How to setup Grafana for high availability
Setting up Grafana for high availability is fairly simple. It comes down to two things:
- Use a shared database for storing dashboard, users, and other persistent data
- Decide how to store session data.
Configure multiple servers to use the same database
First, you need to do is to setup MySQL or Postgres on another server and configure Grafana to use that database. You can find the configuration for doing that in the [database] section in the grafana config. Grafana will now persist all long term data in the database. How to configure the database for high availability is out of scope for this guide. We recommend finding an expert on for the database your using.

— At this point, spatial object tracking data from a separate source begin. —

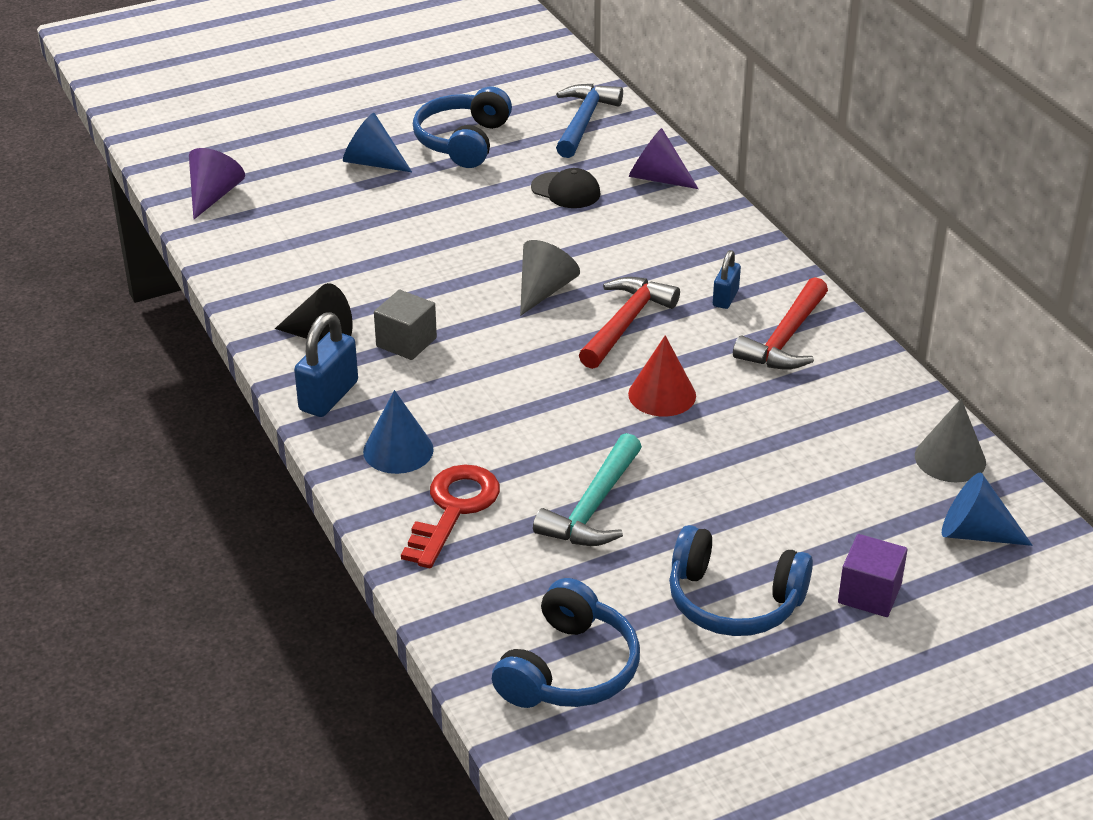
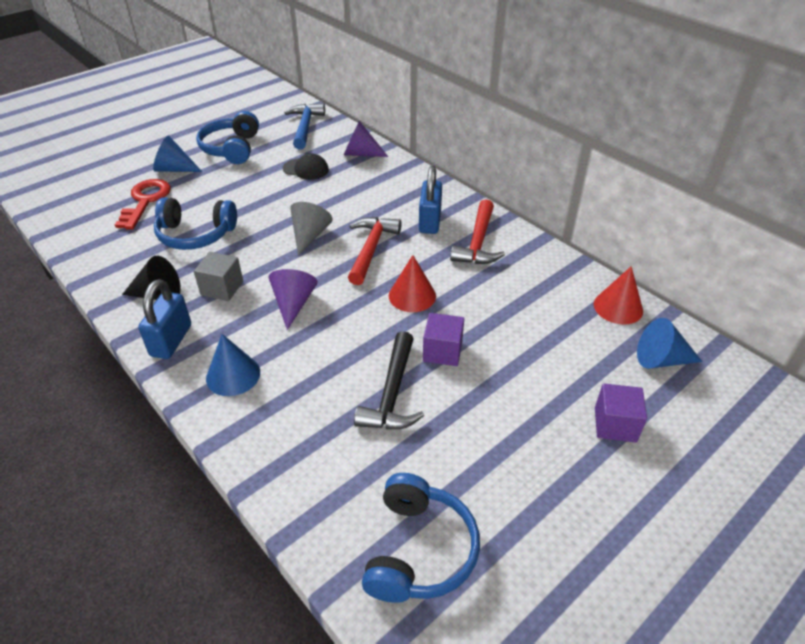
camera: 15 degrees left, 5 degrees up
(213, 195) = (65, 206): purple cone -> purple cone (293, 304)
(453, 510) = (287, 418): red key -> red key (145, 201)
(593, 506) = (392, 393): turquoise hammer -> black hammer
(677, 470) = (442, 351): none -> purple cube
(725, 298) = (429, 222): blue padlock -> blue padlock, size x1.68
(733, 601) = (522, 453): blue headphones -> blue headphones (195, 234)
(950, 459) = (618, 307): grey cone -> red cone

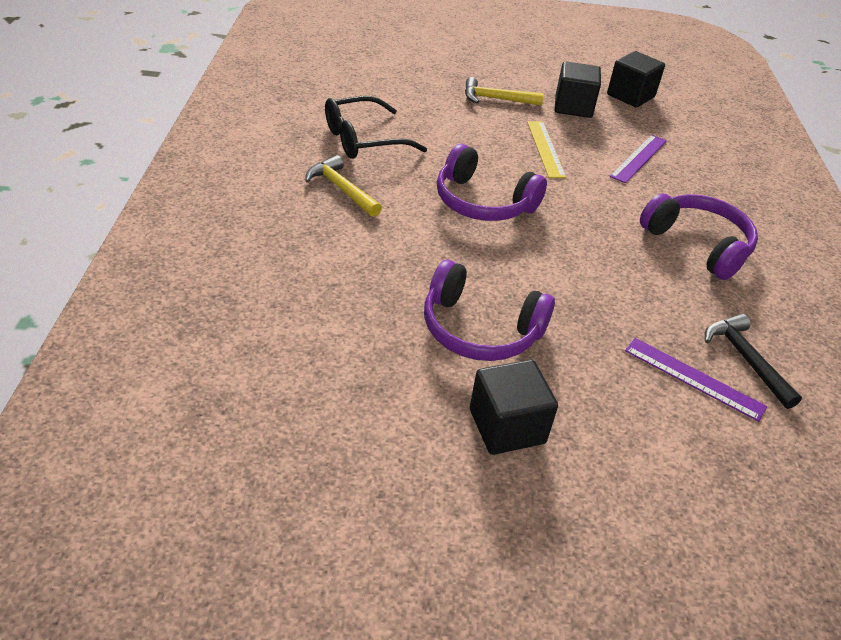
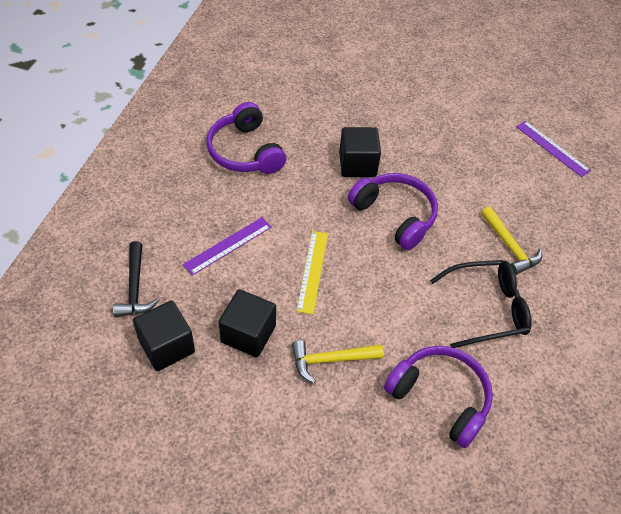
camera: 165 degrees left, 10 degrees up
(480, 329) = (429, 119): purple headphones -> purple headphones (440, 398)
(496, 99) = (331, 360): yellow hammer -> yellow hammer turned 150 degrees clockwise
(507, 426) = (430, 71): black cube -> black cube (357, 164)
(693, 378) = (316, 74): purple ruler -> purple ruler (552, 148)
(745, 359) = (277, 77): black hammer -> black hammer (135, 287)

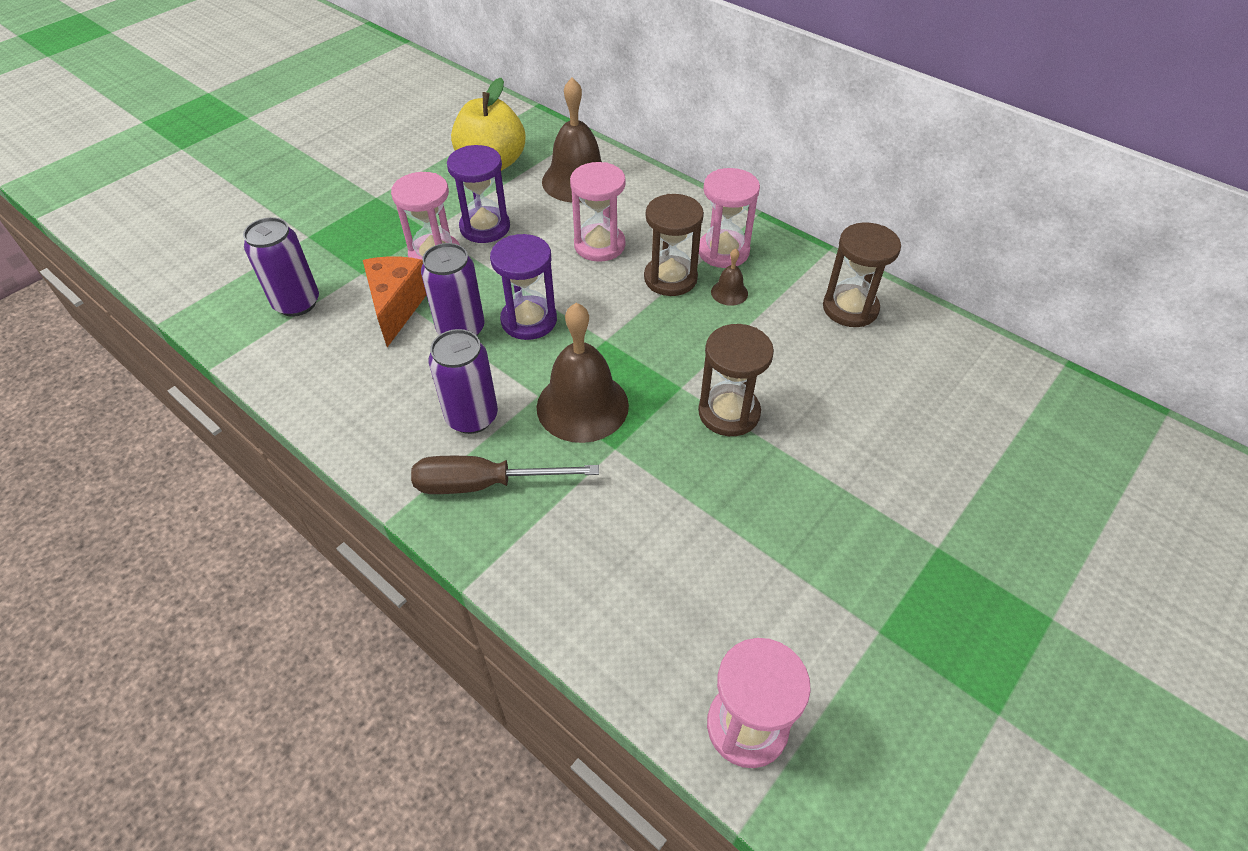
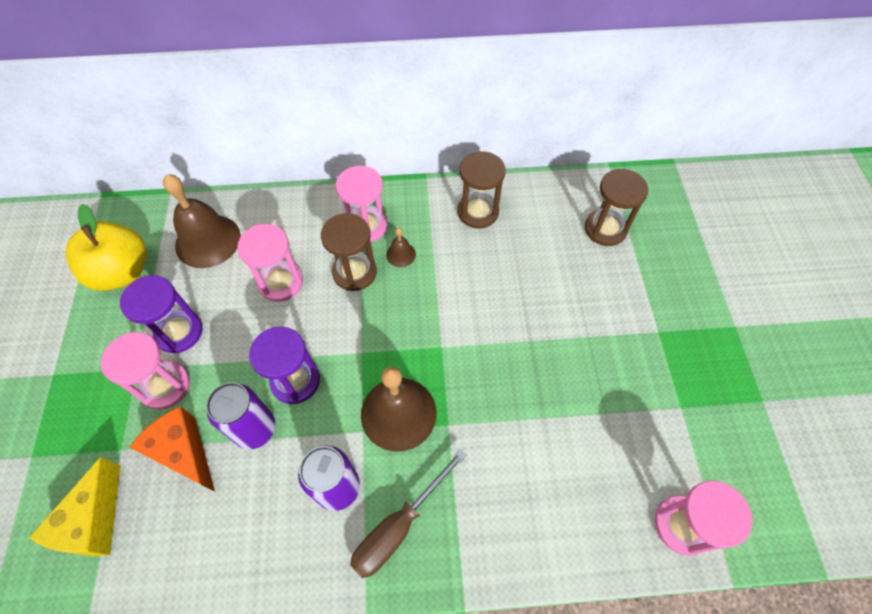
camera: 45 degrees left, 10 degrees up
(297, 303) = (94, 521): purple can -> yellow cheese
(729, 412) = (485, 341): brown hourglass -> brown hourglass (605, 229)

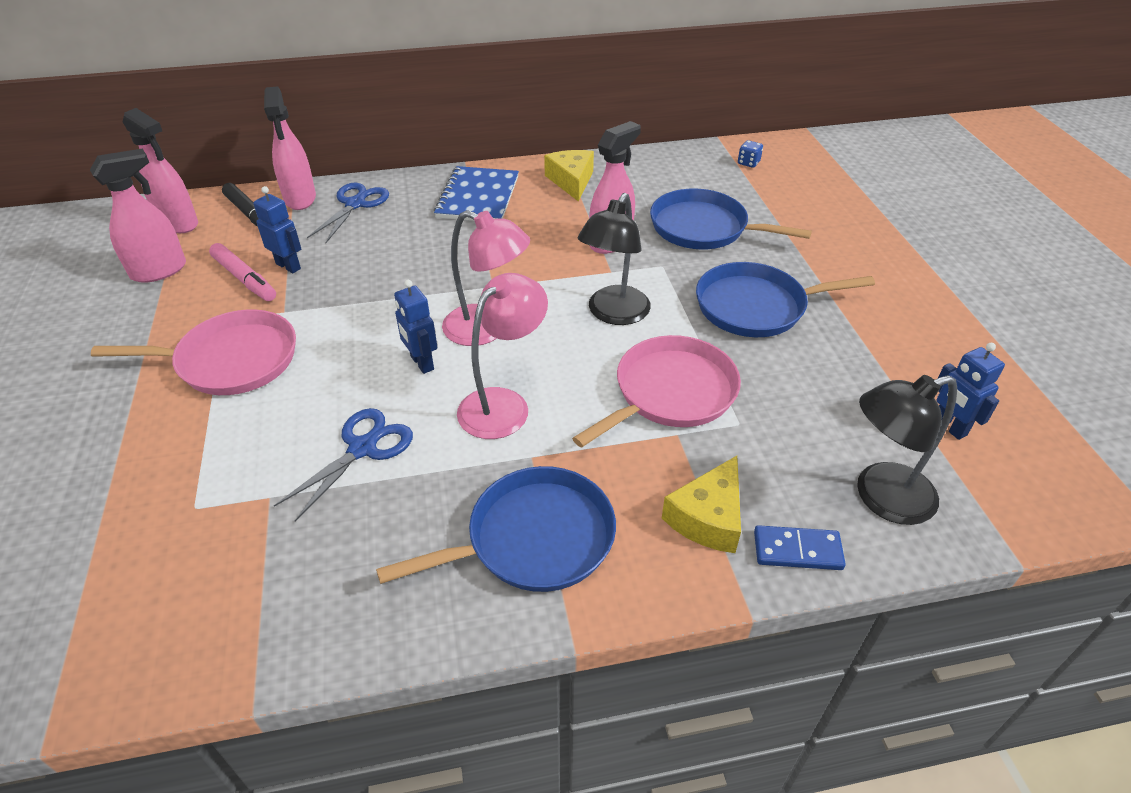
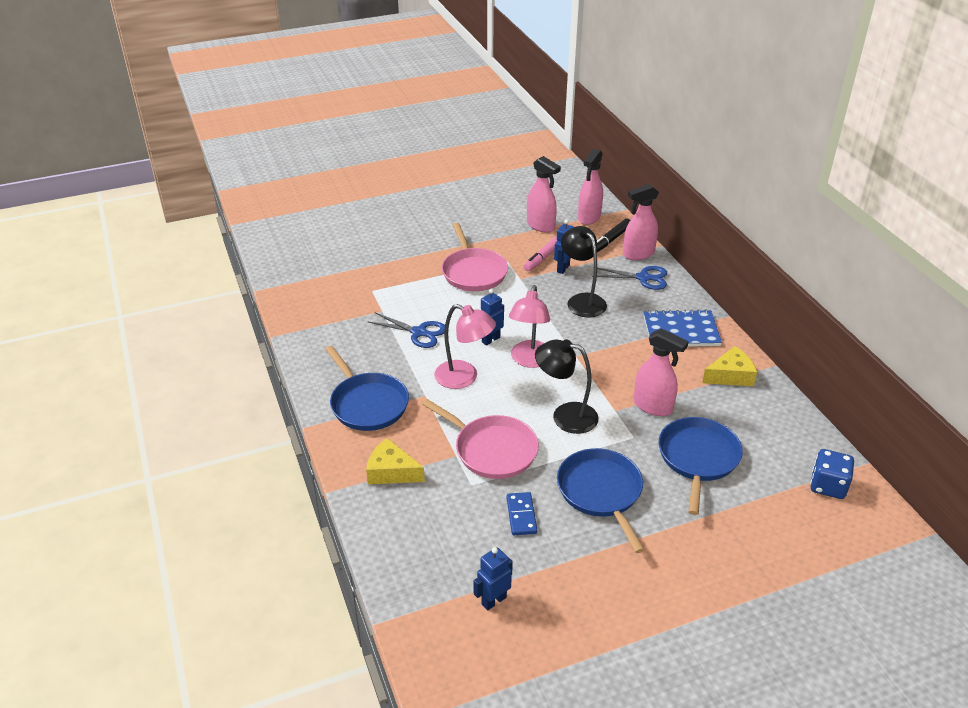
camera: 80 degrees right, 5 degrees down
(748, 163) = (828, 486): blue dice -> blue dice, size x1.83
(797, 550) = (372, 511): blue domino -> blue domino (521, 515)
(881, 498) = (419, 554): black lamp -> black lamp (582, 301)

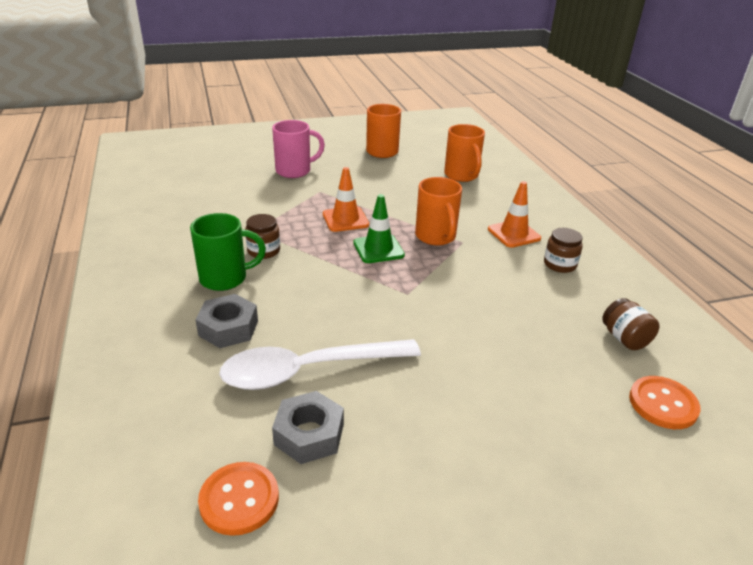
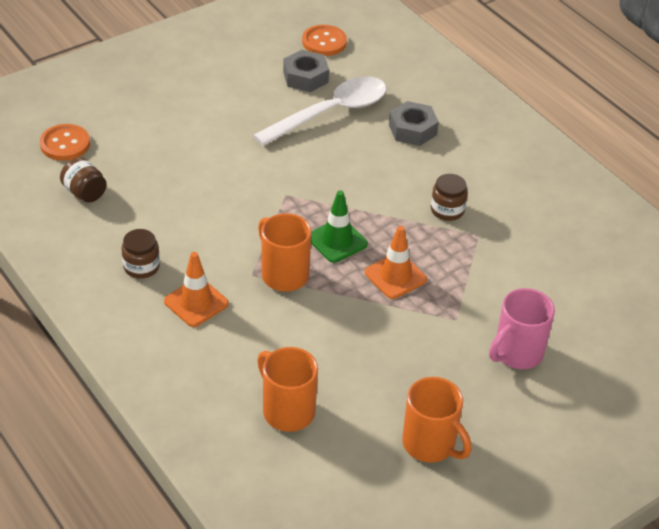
camera: 160 degrees right, 10 degrees up
(225, 278) = (455, 171): green mug -> none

The second thing to consider is how to deal with user sessions and how to configure your load balancer infront of Grafana. Grafana support two says of storing session data locally on disk or in a database/cache-server. If you want to store sessions on disk you can use
sticky sessions in your load balanacer. If you prefer to store session data in a database/cache-server you can use any stateless routing strategy in your load balancer (ex round robin or least connections).
Using sticky sessions, all traffic for one user will always be sent to the same server. Which means that session related data can be stored on disk rather than on a shared database. This is the default behavior for Grafana and if only want multiple servers for fail over this is a good solution since it requires the least amount of work.
You can also choose to store session data in a Redis/Memcache/Postgres/MySQL which means that the load balancer can send a user to any Grafana server without having to log in on each server. This requires a little bit more work from the operator but enables you to remove/add grafana servers without impacting the user experience. If you use MySQL/Postgres for session storage, you first need a table to store the session data in. More details about that in [sessions]
For Grafana itself it doesn’t really matter if you store the session data on disk or database/redis/memcache. But we recommend using a database/redis/memcache since it makes it easier manage the grafana servers.
Currently alerting supports a limited form of high availability. Since v4.2.0, alert notifications are deduped when running multiple servers. This means all alerts are executed on every server but alert notifications are only sent once per alert. Grafana does not support distributing the alert rule execution between servers. That might be added in the future but right now prefer to keep it simple.